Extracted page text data

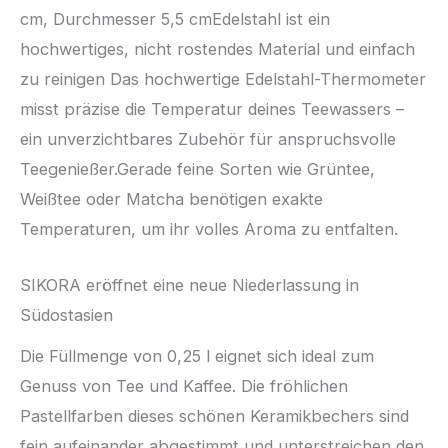
cm, Durchmesser 5,5 cmEdelstahl ist ein
hochwertiges, nicht rostendes Material und einfach
zu reinigen Das hochwertige Edelstahl-Thermometer
misst präzise die Temperatur deines Teewassers –
ein unverzichtbares Zubehör für anspruchsvolle
Teegenießer.Gerade feine Sorten wie Grüntee,
Weißtee oder Matcha benötigen exakte
Temperaturen, um ihr volles Aroma zu entfalten.
SIKORA eröffnet eine neue Niederlassung in
Südostasien
Die Füllmenge von 0,25 l eignet sich ideal zum
Genuss von Tee und Kaffee. Die fröhlichen
Pastellfarben dieses schönen Keramikbechers sind
fein aufeinander abgestimmt und unterstreichen den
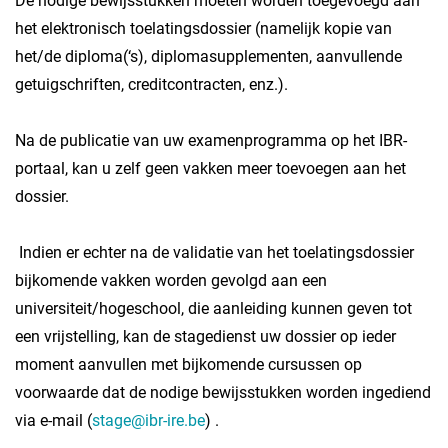
De nodige bewijsstukken moeten worden toegevoegd aan
het elektronisch toelatingsdossier (namelijk kopie van
het/de diploma(‘s), diplomasupplementen, aanvullende
getuigschriften, creditcontracten, enz.).
Na de publicatie van uw examenprogramma op het IBR-
portaal, kan u zelf geen vakken meer toevoegen aan het
dossier.
Indien er echter na de validatie van het toelatingsdossier
bijkomende vakken worden gevolgd aan een
universiteit/hogeschool, die aanleiding kunnen geven tot
een vrijstelling, kan de stagedienst uw dossier op ieder
moment aanvullen met bijkomende cursussen op
voorwaarde dat de nodige bewijsstukken worden ingediend
via e-mail (
stage@ibr-ire.be
) .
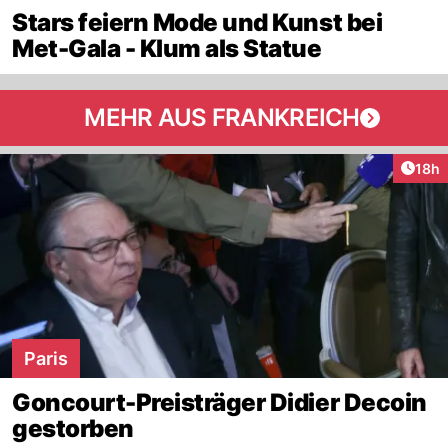
Stars feiern Mode und Kunst bei
Met-Gala - Klum als Statue
MEHR AUS FRANKREICH
Artik
18h
Paris
Goncourt-Preisträger Didier Decoin
gestorben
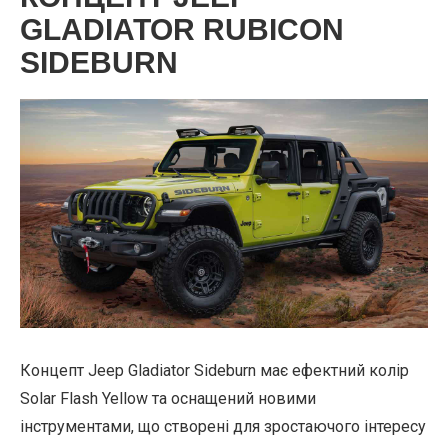
GLADIATOR RUBICON
SIDEBURN
Концепт Jeep Gladiator Sideburn має ефектний колір
Solar Flash Yellow та оснащений новими
інструментами, що створені для зростаючого інтересу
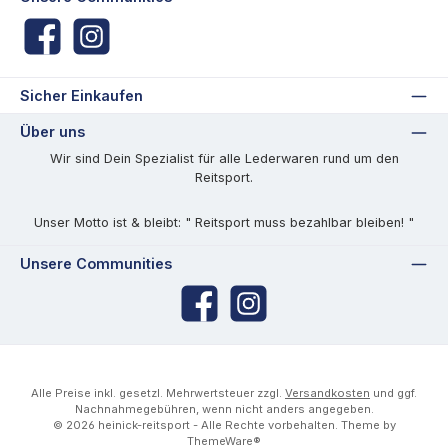
Facebook
Instagram
Sicher Einkaufen
Über uns
Wir sind Dein Spezialist für alle Lederwaren rund um den
Reitsport.
Unser Motto ist & bleibt: " Reitsport muss bezahlbar bleiben! "
Unsere Communities
Facebook
Instagram
Alle Preise inkl. gesetzl. Mehrwertsteuer zzgl.
Versandkosten
und ggf.
Nachnahmegebühren, wenn nicht anders angegeben.
© 2026 heinick-reitsport - Alle Rechte vorbehalten. Theme by
ThemeWare®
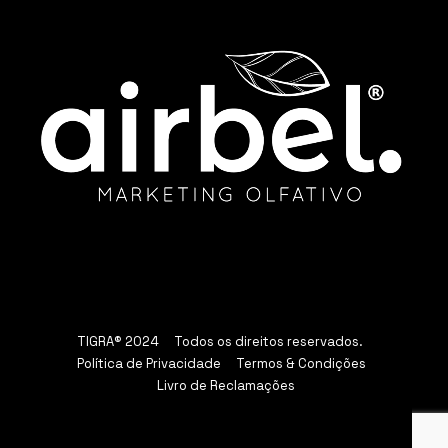
TIGRA® 2024 Todos os direitos reservados.
Política de Privacidade
Termos & Condições
Livro de Reclamações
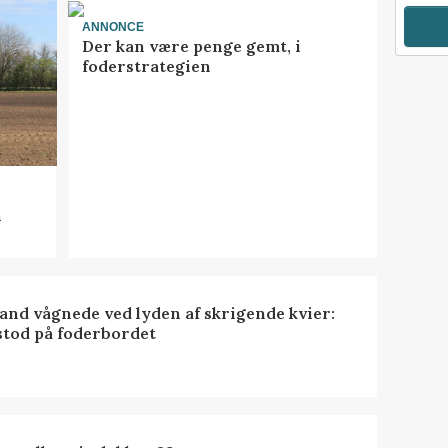
ANNONCE
Der kan være penge gemt, i
foderstrategien
n
nd vågnede ved lyden af skrigende kvier:
stod på foderbordet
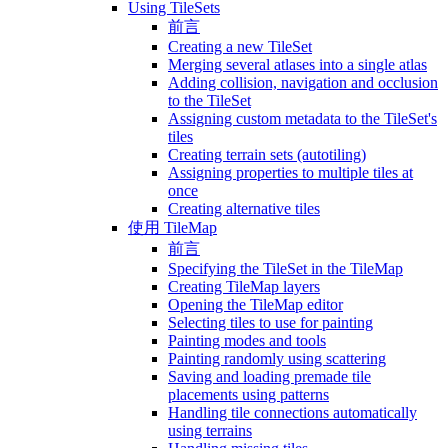
Using TileSets
前言
Creating a new TileSet
Merging several atlases into a single atlas
Adding collision, navigation and occlusion
to the TileSet
Assigning custom metadata to the TileSet's
tiles
Creating terrain sets (autotiling)
Assigning properties to multiple tiles at
once
Creating alternative tiles
使用 TileMap
前言
Specifying the TileSet in the TileMap
Creating TileMap layers
Opening the TileMap editor
Selecting tiles to use for painting
Painting modes and tools
Painting randomly using scattering
Saving and loading premade tile
placements using patterns
Handling tile connections automatically
using terrains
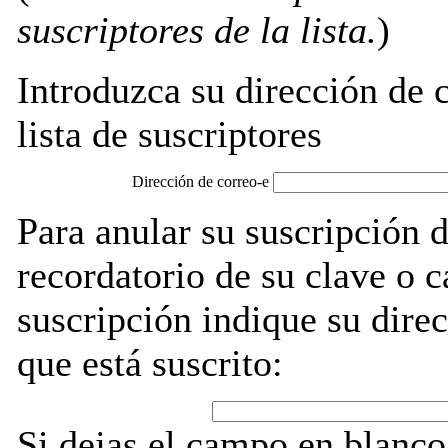
suscriptores de la lista.
)
Introduzca su dirección de c
lista de suscriptores
Dirección de correo-e
Para anular su suscripción 
recordatorio de su clave o 
suscripción indique su direc
que está suscrito:
Si dejas el campo en blanco,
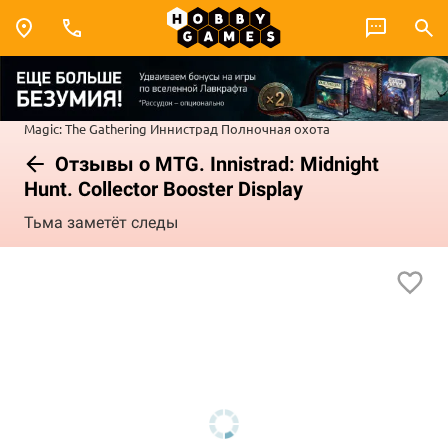
Magic: The Gathering
Иннистрад
Полночная охота
Отзывы о MTG. Innistrad: Midnight
Hunt. Collector Booster Display
Тьма заметёт следы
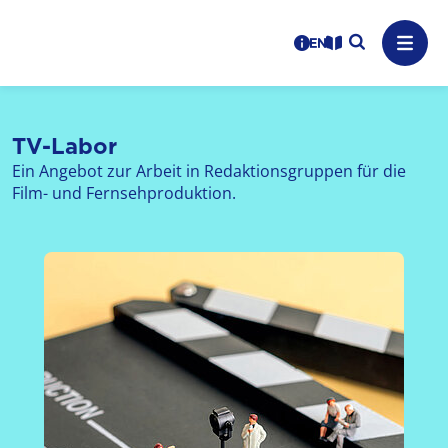
Logo: LPR Medienanstalt Hessen, Claim: Medien, Zukunft,
Suche auf
Benutzerhinweise
informations in en
Leichte Sprache
Navig
TV-Labor
Ein Angebot zur Arbeit in Redaktionsgruppen für die
Film- und Fernsehproduktion.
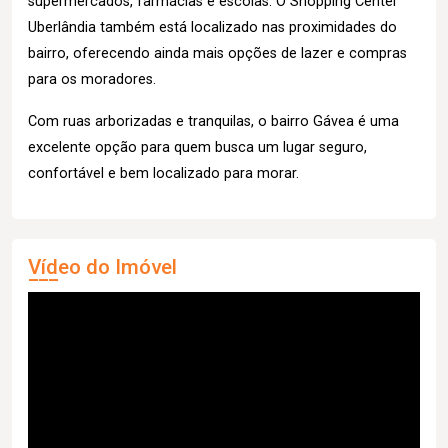
supermercados, farmácias e escolas. O Shopping Center
Uberlândia também está localizado nas proximidades do
bairro, oferecendo ainda mais opções de lazer e compras
para os moradores.
Com ruas arborizadas e tranquilas, o bairro Gávea é uma
excelente opção para quem busca um lugar seguro,
confortável e bem localizado para morar.
Vídeo do Imóvel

Assignment: Reproduce the lines of the listing above verbatim, starting at the line that contains "suscriptores de la lista." and ending at the line that contains "Film- und Fernsehproduktion.". Leave the pictures out of your answer.

Response to this exercise:
suscriptores de la lista.
)
Introduzca su dirección de c
lista de suscriptores
Dirección de correo-e
Para anular su suscripción 
recordatorio de su clave o 
suscripción indique su direc
que está suscrito:
Si dejas el campo en blanco,
Magic: The Gathering
Иннистрад
Полночная охота
Отзывы о MTG. Innistrad: Midnight
Hunt. Collector Booster Display
Тьма заметёт следы
Logo: LPR Medienanstalt Hessen, Claim: Medien, Zukunft,
Suche auf
Benutzerhinweise
informations in en
Leichte Sprache
Navig
TV-Labor
Ein Angebot zur Arbeit in Redaktionsgruppen für die
Film- und Fernsehproduktion.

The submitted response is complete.